Ritorniamo in piazza, tra la gente alla quale anche noi apparteniamo. Avevamo ragione sulle cause di questa crisi malefica, etica, economica e politica: la situazione attuale purtroppo lo ha dimostrato, anche se avremmo tanto voluto essere in errore. E forse avevamo ragione anche sugli strumenti per contrastarla. Ma inutile girarci intorno: non siamo stati capaci di comunicarli nel modo giusto e abbiamo fallito. Ci siamo lasciati rinchiudere da ideologiche lotte intestine per il dominio del nostro grupposcolo di riferimento mentre la gente, la nostra gente, precipitava nella disperazione più nera.

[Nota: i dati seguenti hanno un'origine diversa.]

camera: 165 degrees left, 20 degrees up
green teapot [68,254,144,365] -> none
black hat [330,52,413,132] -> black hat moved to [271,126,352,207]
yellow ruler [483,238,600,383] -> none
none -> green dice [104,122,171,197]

Noi stessi, senza accorgercene.

Incontriamoci allora. Parliamo. Progettiamo. E incontriamoli soprattutto. Progettiamo insieme con un concetto che potrà sembrarvi insolito: con la disciplina di un’idea e con una nuova, rinnovata passione che possa coinvolgere il maggior numero di persone possibili. Senza elitarismi, senza battaglie “per la società civile”: prima pensiamo a come far arrivare le famiglie alla fine del mese, poi potremo dedicarci a tutte le altre cose importantissime nelle quali ci siamo spesi e che ci hanno fatto perdere il sostegno della nostra gente.

I nemici in piazza sono poche decine: tutti gli altri sono brave persone, ciascuno con la propria intelligenza e il proprio giudizio anche se adesso ci sembrano solo degli sbandati e degli arrabbiati. Forse questo è accaduto anche perché noi non siamo stati in grado di comunicare le nostre idee, di condividerle con loro e di elaborare insieme a loro un piano di salvataggio. Perché saremo pure cani sciolti, ma in alcune circostanze è solo il branco a salvarci la vita.